JOHN DALTON Navy Secretary Dalton came to McCain's office one day and vowed to protect Commander Robert Stumpf. The onetime leader of the Blue Angels and a decorated pilot in the Persian Gulf War, Stumpf was under attack for a fleeting involvement in the notorious Tailhook escapade. When McCain thought Dalton had backed off by sending a Navy lawyer to interrogate Stumpf, he called the Secretary and said: "I don't believe you're standing up for the Navy. We will have nothing to do with one another anymore." And he hung up the phone.

ROSS PEROT MIA/POW groups denounced McCain when he backed President Clinton's efforts to normalize relations with Vietnam. When Ross Perot, who had financed the POW cause, joined the attack, McCain told a reporter that Perot is "nuttier than a fruitcake, and you can quote me." When Perot phoned to complain, McCain called him "nutty" again.

ROBERT BYRD The prince of pork, Robert Byrd of West Virginia, has disciplined Senate colleagues by dispensing or withholding federal largess. Not McCain. He took to the Senate floor to challenge Byrd's spending "billions of dollars" on projects "directly related to virtues other than merit" and finally beat Byrd to win the line-item veto for the President.

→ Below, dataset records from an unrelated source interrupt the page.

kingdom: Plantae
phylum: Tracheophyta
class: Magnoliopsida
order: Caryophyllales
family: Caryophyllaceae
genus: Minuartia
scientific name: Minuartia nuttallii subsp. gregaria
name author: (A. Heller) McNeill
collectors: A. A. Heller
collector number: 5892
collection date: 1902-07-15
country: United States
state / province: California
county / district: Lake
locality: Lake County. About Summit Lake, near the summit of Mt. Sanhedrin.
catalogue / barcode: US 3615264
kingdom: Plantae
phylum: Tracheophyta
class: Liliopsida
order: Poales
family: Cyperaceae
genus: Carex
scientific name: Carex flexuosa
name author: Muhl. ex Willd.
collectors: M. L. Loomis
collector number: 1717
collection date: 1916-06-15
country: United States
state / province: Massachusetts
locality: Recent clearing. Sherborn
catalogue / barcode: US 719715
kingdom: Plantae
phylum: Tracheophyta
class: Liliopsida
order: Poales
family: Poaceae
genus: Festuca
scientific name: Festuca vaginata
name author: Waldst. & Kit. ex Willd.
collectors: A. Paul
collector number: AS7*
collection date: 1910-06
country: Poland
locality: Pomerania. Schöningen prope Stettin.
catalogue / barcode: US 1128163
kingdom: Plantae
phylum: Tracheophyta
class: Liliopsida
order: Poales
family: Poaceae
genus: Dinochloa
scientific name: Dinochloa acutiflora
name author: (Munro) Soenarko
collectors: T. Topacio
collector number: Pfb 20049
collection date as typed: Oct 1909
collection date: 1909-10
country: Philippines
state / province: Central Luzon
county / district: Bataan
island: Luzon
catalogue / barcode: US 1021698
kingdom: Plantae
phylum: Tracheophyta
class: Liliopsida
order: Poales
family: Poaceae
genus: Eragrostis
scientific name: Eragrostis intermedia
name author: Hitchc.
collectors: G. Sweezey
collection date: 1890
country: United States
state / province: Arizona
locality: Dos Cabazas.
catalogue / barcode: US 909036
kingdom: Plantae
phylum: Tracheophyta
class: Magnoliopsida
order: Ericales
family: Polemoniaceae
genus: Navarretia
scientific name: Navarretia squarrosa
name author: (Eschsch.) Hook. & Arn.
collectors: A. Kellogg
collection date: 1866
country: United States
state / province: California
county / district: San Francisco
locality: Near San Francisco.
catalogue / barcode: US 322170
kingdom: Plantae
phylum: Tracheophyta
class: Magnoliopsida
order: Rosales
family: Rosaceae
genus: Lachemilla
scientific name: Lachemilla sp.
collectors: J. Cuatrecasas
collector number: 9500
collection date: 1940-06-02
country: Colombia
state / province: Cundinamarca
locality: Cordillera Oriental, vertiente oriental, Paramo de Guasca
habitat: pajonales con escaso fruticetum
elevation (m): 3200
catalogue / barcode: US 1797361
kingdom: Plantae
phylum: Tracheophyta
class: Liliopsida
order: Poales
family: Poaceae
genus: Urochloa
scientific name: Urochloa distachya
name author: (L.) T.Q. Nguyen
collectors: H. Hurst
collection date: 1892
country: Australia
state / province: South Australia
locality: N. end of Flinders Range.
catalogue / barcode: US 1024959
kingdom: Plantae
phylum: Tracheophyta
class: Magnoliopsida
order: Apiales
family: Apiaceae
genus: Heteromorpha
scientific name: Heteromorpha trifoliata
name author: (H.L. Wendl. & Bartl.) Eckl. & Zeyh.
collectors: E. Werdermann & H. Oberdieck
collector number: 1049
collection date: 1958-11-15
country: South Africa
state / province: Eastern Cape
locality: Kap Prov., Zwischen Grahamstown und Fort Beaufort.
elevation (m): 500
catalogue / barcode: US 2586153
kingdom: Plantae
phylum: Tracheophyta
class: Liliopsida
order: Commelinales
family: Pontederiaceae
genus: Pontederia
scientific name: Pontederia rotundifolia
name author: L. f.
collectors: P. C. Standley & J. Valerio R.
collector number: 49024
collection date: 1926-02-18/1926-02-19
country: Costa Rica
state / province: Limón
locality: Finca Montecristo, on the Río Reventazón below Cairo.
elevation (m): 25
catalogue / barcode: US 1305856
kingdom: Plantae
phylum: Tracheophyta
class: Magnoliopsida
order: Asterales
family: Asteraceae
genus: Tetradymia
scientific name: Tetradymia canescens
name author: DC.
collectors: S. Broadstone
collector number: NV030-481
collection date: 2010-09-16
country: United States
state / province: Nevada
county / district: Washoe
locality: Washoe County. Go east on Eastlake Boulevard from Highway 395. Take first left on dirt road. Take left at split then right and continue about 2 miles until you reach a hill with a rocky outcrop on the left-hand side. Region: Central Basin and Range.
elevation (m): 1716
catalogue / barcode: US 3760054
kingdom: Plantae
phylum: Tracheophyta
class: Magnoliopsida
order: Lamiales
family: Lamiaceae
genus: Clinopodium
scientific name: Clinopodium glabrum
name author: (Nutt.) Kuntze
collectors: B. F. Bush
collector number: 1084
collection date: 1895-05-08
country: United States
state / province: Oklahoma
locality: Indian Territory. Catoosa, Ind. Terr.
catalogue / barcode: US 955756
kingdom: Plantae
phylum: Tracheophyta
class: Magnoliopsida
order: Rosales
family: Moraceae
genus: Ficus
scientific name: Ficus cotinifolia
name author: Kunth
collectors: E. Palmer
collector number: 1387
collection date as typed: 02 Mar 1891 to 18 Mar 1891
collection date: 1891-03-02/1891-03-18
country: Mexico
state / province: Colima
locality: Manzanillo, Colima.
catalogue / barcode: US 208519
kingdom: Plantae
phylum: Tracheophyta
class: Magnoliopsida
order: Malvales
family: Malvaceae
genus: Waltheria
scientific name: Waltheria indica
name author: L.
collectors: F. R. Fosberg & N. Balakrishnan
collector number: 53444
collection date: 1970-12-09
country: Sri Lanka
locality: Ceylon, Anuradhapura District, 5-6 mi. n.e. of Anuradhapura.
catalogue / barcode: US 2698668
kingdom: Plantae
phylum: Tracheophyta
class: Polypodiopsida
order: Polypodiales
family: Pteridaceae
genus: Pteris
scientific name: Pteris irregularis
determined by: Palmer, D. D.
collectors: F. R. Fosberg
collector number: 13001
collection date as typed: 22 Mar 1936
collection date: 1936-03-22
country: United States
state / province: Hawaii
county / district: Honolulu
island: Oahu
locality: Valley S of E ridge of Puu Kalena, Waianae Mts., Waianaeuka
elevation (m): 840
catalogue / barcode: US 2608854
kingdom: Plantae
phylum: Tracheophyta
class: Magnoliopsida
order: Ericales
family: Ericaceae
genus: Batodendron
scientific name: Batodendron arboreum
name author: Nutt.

DAVID PRYOR The Senate's special counsel recommended in 1990 dropping charges against McCain for doing anything illegal or even unseemly to shield savings-and-loan operator Charles Keating from federal investigators. Yet Democrat David Pryor of Arkansas kept voting against freeing McCain from the Senate's Keating Five investigation. "It was purely political," says McCain, who didn't speak to Pryor for nearly six years. Alabama's Howell Heflin got the same silent treatment.